Jezus: Miłością. To uczucie pełne ciepła, wyrozumiałości, nieskończonego miłosierdzia. Wybaczam wszystko, gdy Mnie o to ludzie proszą. Nie gardzę nimi i ich nie potępiam.
Dziennikarze: Dziękujemy za ten wywiad. Mamy nadzieję, że to, co powiedziałeś, pomoże wielu ludziom.
Reporter: Szymonie, poczekaj! Bardzo zaciekawiła mnie twoja postawa. Chciałabym zadać Ci kilka pytań.
Szymon: Proszę bardzo.
Reporter: Powiedz coś o sobie, kim jesteś?
Szymon: Jestem faryzeuszem, czyli uczonym żydowskim, znam Pismo i prawo.

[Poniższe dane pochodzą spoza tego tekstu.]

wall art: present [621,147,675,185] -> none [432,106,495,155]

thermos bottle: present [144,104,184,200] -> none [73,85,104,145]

Reporter: Dlaczego zaprosiłeś do domu Chrystusa, skoro nie uważasz Go za proroka Izraela?
Szymon: Zaprosiłem Go, ponieważ wszyscy to czynili, a ja nie mogę być od nich gorszy, a w dodatku byłem ciekawy, tyle o nim słyszałem.
Reporter: I jak oceniasz Jego postawę?
Szymon: Okazał się dziwnym człowiekiem. Pozwolił się dotykać największej grzesznicy, a nawet odpuścił jej grzechy.

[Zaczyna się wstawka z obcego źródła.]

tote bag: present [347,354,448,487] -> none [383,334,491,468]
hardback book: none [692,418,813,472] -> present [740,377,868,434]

Reporter: Ty byś tego nie uczynił?
Szymon: Żaden szanujący się Żyd nie będzie z "taką" rozmawiał. Nigdy bym jej nie darował! Przez całe życie nie przestrzegała przykazań Bożych! Była cudzołożnicą!
Reporter: Wnioskuję, że nienawidzisz zła ani ludzi go czyniących.
Szymon: Owszem.
Reporter: A nie uważasz, że każdy może nawrócić się w życiu jak ta kobieta?
Szymon: Nie, nie wierzę w to! Ona żyła, jak chciała. Dlaczego miałaby nagle się zmienić? Gardzę takimi ludźmi. Odwracam się od nich.
Reporter: Myślę, że po prostu wywyższasz się nad nimi, nie rozumiejąc ich. Ja bym uczynił, jak Jezus. Dziękuję za rozmowę i do widzenia!
Szymon: Do widzenia!
Ucieszyły mnie ogromnie rezultaty, jakie dało zastosowanie tej metody: łatwiejsze rozumienie tekstów biblijnych, rozwój i inwencja twórcza uczniów, empatia, budowanie więzi wśród katechizowanych, a przede wszystkim mobilizacja do włączenia się w zajęcia. Po prezentacji wywiadów, byłam zaskoczona pomysłowością, ale i trafnością sądów oraz umiejętnością wczucia się w sytuacje poszczególnych postaci. Uczniowie zwrócili uwagę na temat Miłosierdzia Bożego i możliwość naprawy swego życia. Zauważyli, że Jezus potępia zło, a nie człowieka, oraz że postawa faryzeusza jest niezgodna z nauką Jezusa.
1 Jest to katecheza nr 19 z podręcznika: "Spotkanie z Chrystusem".
2 Metoda wywiadu została tutaj zmodyfikowana. Uczniowie nie inscenizowali scenki z wchodzeniem w role i rozmową, a tylko zapisali wyobrażony wywiad.